- What the task asks -
The entries should be restated word for word.

◇ ◇ ◇

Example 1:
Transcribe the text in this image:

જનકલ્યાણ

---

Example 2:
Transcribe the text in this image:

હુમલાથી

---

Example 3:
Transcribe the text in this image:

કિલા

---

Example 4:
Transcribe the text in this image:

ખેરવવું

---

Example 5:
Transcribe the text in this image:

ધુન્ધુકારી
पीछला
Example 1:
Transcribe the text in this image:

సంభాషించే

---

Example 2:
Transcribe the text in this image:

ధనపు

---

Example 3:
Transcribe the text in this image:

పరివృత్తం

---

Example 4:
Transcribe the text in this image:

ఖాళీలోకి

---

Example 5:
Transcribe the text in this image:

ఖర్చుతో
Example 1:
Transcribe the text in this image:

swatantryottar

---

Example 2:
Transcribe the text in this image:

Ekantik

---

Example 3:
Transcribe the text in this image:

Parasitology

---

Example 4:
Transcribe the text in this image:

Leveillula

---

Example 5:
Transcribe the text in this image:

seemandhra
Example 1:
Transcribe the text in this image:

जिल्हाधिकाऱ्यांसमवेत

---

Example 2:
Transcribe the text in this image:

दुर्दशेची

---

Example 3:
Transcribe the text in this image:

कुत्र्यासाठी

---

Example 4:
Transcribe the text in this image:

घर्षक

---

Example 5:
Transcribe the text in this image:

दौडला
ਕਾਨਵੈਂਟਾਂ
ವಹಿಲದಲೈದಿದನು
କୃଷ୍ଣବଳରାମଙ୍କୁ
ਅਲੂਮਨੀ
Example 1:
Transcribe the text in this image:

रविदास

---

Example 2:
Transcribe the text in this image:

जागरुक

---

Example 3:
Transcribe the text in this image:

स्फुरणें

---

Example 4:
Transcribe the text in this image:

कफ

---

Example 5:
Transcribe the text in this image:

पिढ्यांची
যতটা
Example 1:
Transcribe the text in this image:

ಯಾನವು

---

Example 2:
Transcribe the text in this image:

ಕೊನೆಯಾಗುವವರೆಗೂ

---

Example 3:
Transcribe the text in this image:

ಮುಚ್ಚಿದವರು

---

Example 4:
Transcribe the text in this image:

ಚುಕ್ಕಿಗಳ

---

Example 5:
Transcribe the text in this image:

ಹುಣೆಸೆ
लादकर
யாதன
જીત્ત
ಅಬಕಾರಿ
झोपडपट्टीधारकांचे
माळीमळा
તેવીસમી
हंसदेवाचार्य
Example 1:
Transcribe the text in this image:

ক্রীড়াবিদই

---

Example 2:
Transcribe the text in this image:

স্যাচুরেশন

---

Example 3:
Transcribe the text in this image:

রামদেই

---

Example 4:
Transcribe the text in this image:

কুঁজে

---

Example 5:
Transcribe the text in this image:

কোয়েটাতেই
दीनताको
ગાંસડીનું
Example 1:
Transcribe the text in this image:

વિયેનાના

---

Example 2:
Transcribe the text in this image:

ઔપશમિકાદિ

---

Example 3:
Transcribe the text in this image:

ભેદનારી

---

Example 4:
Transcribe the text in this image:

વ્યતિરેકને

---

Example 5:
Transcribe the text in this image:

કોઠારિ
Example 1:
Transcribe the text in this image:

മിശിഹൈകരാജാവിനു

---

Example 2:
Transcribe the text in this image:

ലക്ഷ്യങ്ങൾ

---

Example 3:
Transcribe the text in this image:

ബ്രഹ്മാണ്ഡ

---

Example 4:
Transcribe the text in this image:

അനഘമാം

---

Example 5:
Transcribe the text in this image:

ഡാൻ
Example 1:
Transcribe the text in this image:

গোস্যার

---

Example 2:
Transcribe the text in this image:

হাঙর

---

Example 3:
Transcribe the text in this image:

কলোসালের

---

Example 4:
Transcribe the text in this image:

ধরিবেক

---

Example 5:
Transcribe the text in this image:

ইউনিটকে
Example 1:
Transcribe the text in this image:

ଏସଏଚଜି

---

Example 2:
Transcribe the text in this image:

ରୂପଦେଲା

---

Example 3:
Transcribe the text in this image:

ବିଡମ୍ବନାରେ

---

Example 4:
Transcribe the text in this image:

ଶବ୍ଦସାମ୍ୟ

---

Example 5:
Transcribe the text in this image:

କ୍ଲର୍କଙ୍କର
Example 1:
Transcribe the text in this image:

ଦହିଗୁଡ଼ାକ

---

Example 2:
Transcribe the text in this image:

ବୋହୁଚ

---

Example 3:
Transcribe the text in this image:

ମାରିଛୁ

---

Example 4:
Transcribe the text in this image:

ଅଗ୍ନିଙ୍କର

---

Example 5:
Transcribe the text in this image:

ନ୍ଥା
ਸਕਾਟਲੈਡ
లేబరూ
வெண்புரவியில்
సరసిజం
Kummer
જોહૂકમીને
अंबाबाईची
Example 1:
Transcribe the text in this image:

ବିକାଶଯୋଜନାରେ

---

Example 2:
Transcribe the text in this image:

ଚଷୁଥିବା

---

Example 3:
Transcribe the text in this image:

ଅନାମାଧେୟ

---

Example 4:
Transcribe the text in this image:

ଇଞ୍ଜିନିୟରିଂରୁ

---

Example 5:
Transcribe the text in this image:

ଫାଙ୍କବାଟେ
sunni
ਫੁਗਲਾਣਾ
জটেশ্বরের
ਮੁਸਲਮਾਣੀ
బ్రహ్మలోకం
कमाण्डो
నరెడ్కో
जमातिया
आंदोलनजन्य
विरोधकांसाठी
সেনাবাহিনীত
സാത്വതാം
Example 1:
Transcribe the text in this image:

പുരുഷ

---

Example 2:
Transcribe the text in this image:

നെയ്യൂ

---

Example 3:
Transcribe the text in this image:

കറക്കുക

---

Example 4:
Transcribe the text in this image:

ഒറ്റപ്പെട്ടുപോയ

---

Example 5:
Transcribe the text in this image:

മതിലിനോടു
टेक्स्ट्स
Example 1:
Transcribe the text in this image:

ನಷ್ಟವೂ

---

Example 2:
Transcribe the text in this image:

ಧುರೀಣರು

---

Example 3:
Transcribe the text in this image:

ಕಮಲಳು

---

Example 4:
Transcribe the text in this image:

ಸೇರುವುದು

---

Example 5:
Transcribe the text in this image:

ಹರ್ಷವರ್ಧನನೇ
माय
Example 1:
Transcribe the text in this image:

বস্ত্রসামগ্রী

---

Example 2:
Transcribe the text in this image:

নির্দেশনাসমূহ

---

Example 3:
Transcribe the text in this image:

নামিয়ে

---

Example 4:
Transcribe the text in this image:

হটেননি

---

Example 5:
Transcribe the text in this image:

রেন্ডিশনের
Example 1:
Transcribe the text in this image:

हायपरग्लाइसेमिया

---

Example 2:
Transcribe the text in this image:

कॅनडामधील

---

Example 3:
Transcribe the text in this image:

◇ ◇ ◇

- Answer section -
Example 1:
Transcribe the text in this image:

જનકલ્યાણ

---

Example 2:
Transcribe the text in this image:

હુમલાથી

---

Example 3:
Transcribe the text in this image:

કિલા

---

Example 4:
Transcribe the text in this image:

ખેરવવું

---

Example 5:
Transcribe the text in this image:

ધુન્ધુકારી
पीछला
Example 1:
Transcribe the text in this image:

సంభాషించే

---

Example 2:
Transcribe the text in this image:

ధనపు

---

Example 3:
Transcribe the text in this image:

పరివృత్తం

---

Example 4:
Transcribe the text in this image:

ఖాళీలోకి

---

Example 5:
Transcribe the text in this image:

ఖర్చుతో
Example 1:
Transcribe the text in this image:

swatantryottar

---

Example 2:
Transcribe the text in this image:

Ekantik

---

Example 3:
Transcribe the text in this image:

Parasitology

---

Example 4:
Transcribe the text in this image:

Leveillula

---

Example 5:
Transcribe the text in this image:

seemandhra
Example 1:
Transcribe the text in this image:

जिल्हाधिकाऱ्यांसमवेत

---

Example 2:
Transcribe the text in this image:

दुर्दशेची

---

Example 3:
Transcribe the text in this image:

कुत्र्यासाठी

---

Example 4:
Transcribe the text in this image:

घर्षक

---

Example 5:
Transcribe the text in this image:

दौडला
ਕਾਨਵੈਂਟਾਂ
ವಹಿಲದಲೈದಿದನು
କୃଷ୍ଣବଳରାମଙ୍କୁ
ਅਲੂਮਨੀ
Example 1:
Transcribe the text in this image:

रविदास

---

Example 2:
Transcribe the text in this image:

जागरुक

---

Example 3:
Transcribe the text in this image:

स्फुरणें

---

Example 4:
Transcribe the text in this image:

कफ

---

Example 5:
Transcribe the text in this image:

पिढ्यांची
যতটা
Example 1:
Transcribe the text in this image:

ಯಾನವು

---

Example 2:
Transcribe the text in this image:

ಕೊನೆಯಾಗುವವರೆಗೂ

---

Example 3:
Transcribe the text in this image:

ಮುಚ್ಚಿದವರು

---

Example 4:
Transcribe the text in this image:

ಚುಕ್ಕಿಗಳ

---

Example 5:
Transcribe the text in this image:

ಹುಣೆಸೆ
लादकर
யாதன
જીત્ત
ಅಬಕಾರಿ
झोपडपट्टीधारकांचे
माळीमळा
તેવીસમી
हंसदेवाचार्य
Example 1:
Transcribe the text in this image:

ক্রীড়াবিদই

---

Example 2:
Transcribe the text in this image:

স্যাচুরেশন

---

Example 3:
Transcribe the text in this image:

রামদেই

---

Example 4:
Transcribe the text in this image:

কুঁজে

---

Example 5:
Transcribe the text in this image:

কোয়েটাতেই
दीनताको
ગાંસડીનું
Example 1:
Transcribe the text in this image:

વિયેનાના

---

Example 2:
Transcribe the text in this image:

ઔપશમિકાદિ

---

Example 3:
Transcribe the text in this image:

ભેદનારી

---

Example 4:
Transcribe the text in this image:

વ્યતિરેકને

---

Example 5:
Transcribe the text in this image:

કોઠારિ
Example 1:
Transcribe the text in this image:

മിശിഹൈകരാജാവിനു

---

Example 2:
Transcribe the text in this image:

ലക്ഷ്യങ്ങൾ

---

Example 3:
Transcribe the text in this image:

ബ്രഹ്മാണ്ഡ

---

Example 4:
Transcribe the text in this image:

അനഘമാം

---

Example 5:
Transcribe the text in this image:

ഡാൻ
Example 1:
Transcribe the text in this image:

গোস্যার

---

Example 2:
Transcribe the text in this image:

হাঙর

---

Example 3:
Transcribe the text in this image:

কলোসালের

---

Example 4:
Transcribe the text in this image:

ধরিবেক

---

Example 5:
Transcribe the text in this image:

ইউনিটকে
Example 1:
Transcribe the text in this image:

ଏସଏଚଜି

---

Example 2:
Transcribe the text in this image:

ରୂପଦେଲା

---

Example 3:
Transcribe the text in this image:

ବିଡମ୍ବନାରେ

---

Example 4:
Transcribe the text in this image:

ଶବ୍ଦସାମ୍ୟ

---

Example 5:
Transcribe the text in this image:

କ୍ଲର୍କଙ୍କର
Example 1:
Transcribe the text in this image:

ଦହିଗୁଡ଼ାକ

---

Example 2:
Transcribe the text in this image:

ବୋହୁଚ

---

Example 3:
Transcribe the text in this image:

ମାରିଛୁ

---

Example 4:
Transcribe the text in this image:

ଅଗ୍ନିଙ୍କର

---

Example 5:
Transcribe the text in this image:

ନ୍ଥା
ਸਕਾਟਲੈਡ
లేబరూ
வெண்புரவியில்
సరసిజం
Kummer
જોહૂકમીને
अंबाबाईची
Example 1:
Transcribe the text in this image:

ବିକାଶଯୋଜନାରେ

---

Example 2:
Transcribe the text in this image:

ଚଷୁଥିବା

---

Example 3:
Transcribe the text in this image:

ଅନାମାଧେୟ

---

Example 4:
Transcribe the text in this image:

ଇଞ୍ଜିନିୟରିଂରୁ

---

Example 5:
Transcribe the text in this image:

ଫାଙ୍କବାଟେ
sunni
ਫੁਗਲਾਣਾ
জটেশ্বরের
ਮੁਸਲਮਾਣੀ
బ్రహ్మలోకం
कमाण्डो
నరెడ్కో
जमातिया
आंदोलनजन्य
विरोधकांसाठी
সেনাবাহিনীত
സാത്വതാം
Example 1:
Transcribe the text in this image:

പുരുഷ

---

Example 2:
Transcribe the text in this image:

നെയ്യൂ

---

Example 3:
Transcribe the text in this image:

കറക്കുക

---

Example 4:
Transcribe the text in this image:

ഒറ്റപ്പെട്ടുപോയ

---

Example 5:
Transcribe the text in this image:

മതിലിനോടു
टेक्स्ट्स
Example 1:
Transcribe the text in this image:

ನಷ್ಟವೂ

---

Example 2:
Transcribe the text in this image:

ಧುರೀಣರು

---

Example 3:
Transcribe the text in this image:

ಕಮಲಳು

---

Example 4:
Transcribe the text in this image:

ಸೇರುವುದು

---

Example 5:
Transcribe the text in this image:

ಹರ್ಷವರ್ಧನನೇ
माय
Example 1:
Transcribe the text in this image:

বস্ত্রসামগ্রী

---

Example 2:
Transcribe the text in this image:

নির্দেশনাসমূহ

---

Example 3:
Transcribe the text in this image:

নামিয়ে

---

Example 4:
Transcribe the text in this image:

হটেননি

---

Example 5:
Transcribe the text in this image:

রেন্ডিশনের
Example 1:
Transcribe the text in this image:

हायपरग्लाइसेमिया

---

Example 2:
Transcribe the text in this image:

कॅनडामधील

---

Example 3:
Transcribe the text in this image:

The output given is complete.